Concerns over their influence have been heightened by the presence of Tom Kelly, formerly the official spokesman for Tony Blair when he was prime minister, who has taken charge of "all aspects of BAA's communication activity" since being appointed as group director of corporate and public affairs for the company in late 2007, when the campaign for a third runway was in full swing. Kelly heads a network that plugs BAA directly into government and Labour, several of whose senior figures are involved in the pro-runway campaign. Julia Simpson, another former adviser to Blair, left Downing Street in 2007 for BA.
On the other side of the fence is Joe Irvin, former head of corporate affairs at BAA, who has switched to Number 10 to be a key adviser to Gordon Brown. Irvin was also involved with one of the main aviation lobby groups, Freedom to Fly, which was funded by BAA and BA - as was Stephen Hardwick, a former adviser to John Prescott and ex-head of public affairs at BAA. BAA also employs financial PR company Finsbury, which is headed by Roland Rudd, a close friend of business secretary Peter Mandelson, who was in favour of the third runway.
BA has fostered close links with government for years through PR firms Brunswick, headed by Gordon Brown's friend Alan Parker, and Lexington Communications, run by Mike Craven, a former Labour press chief. Senior Labour figures, paid to help the runway lobby funded by BAA, include Lord Soley, a former chairman of the Parliamentary Labour Party, who has appeared in the media to promote the runway for Future Heathrow, one of the BAA-backed successors to Freedom to Fly.

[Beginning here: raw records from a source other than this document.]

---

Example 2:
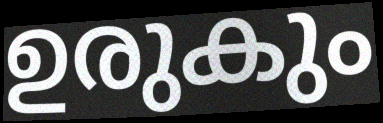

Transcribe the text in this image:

ഉരുകും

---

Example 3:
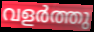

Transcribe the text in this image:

വളർത്തു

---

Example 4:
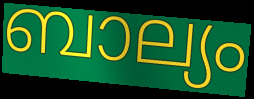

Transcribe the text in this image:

ബാല്യം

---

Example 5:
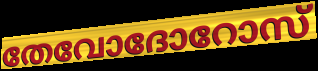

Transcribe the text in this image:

തേവോദോറോസ്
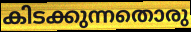
കിടക്കുന്നതൊരു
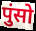
पुंसो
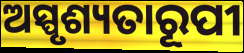
ଅସ୍ପୃଶ୍ୟତାରୂପୀ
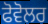
ਫੋਵੋਲਰ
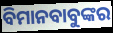
ବିମାନବାବୁଙ୍କର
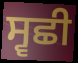
ਸ੍ਵਛੀ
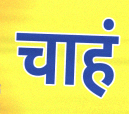
चाहं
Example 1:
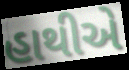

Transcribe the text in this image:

હાથીએ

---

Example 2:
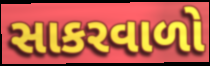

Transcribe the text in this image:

સાકરવાળો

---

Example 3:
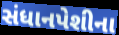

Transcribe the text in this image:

સંધાનપેશીના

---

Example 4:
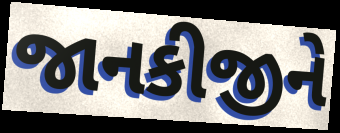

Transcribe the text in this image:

જાનકીજીને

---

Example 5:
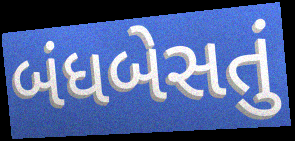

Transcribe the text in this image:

બંધબેસતું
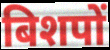
बिशपों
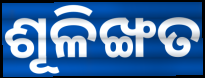
ଶୂଳିଙ୍ଖତ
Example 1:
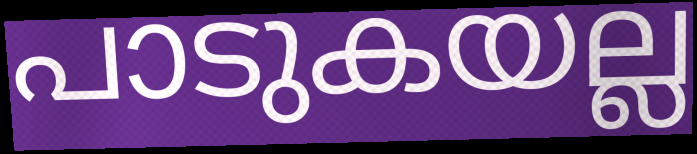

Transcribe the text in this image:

പാടുകയല്ല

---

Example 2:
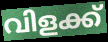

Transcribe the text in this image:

വിളക്ക്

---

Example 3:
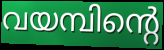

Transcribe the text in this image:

വയമ്പിന്റെ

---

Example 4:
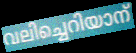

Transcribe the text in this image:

വലിച്ചെറിയാന്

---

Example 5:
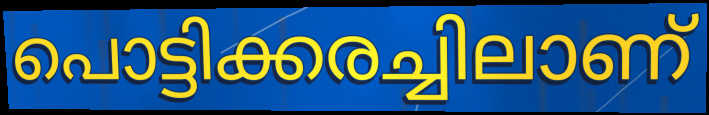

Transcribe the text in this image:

പൊട്ടിക്കരച്ചിലാണ്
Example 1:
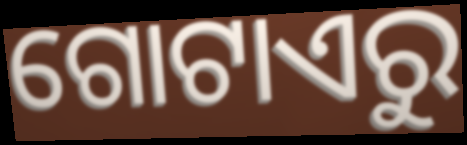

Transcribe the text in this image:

ଗୋଟାଏରୁ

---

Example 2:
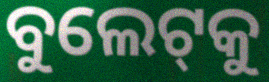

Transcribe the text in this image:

ବୁଲେଟ୍‌କୁ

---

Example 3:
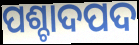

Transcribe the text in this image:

ପଶ୍ଚାଦପଦ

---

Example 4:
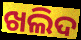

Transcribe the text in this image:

ଖଲିଦ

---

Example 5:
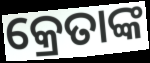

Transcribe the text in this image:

କ୍ରେତାଙ୍କ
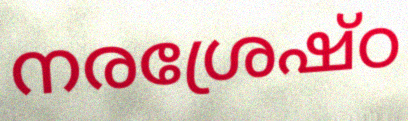
നരശ്രേഷ്ഠ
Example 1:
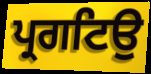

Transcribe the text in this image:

ਪ੍ਰਗਟਿਉ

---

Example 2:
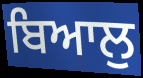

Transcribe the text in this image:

ਬਿਆਲੁ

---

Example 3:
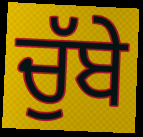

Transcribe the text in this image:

ਚੁੱਬੇ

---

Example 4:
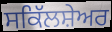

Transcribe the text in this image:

ਸਕਿੱਲਸ਼ੇਅਰ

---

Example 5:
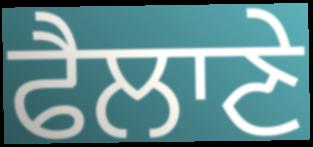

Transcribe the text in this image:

The issue of Heathrow was tackled in a recent report on lobbying by the public administration select committee. After the inquiry, MPs concluded that lobbying needed to be open to public scrutiny. The report said: "There has also been widespread public concern that some areas of government policy have effectively been captured at an early stage by interest groups, usually within industry, and that public consultations have been unbalanced in the favour of these interests." It named Heathrow as an example of this.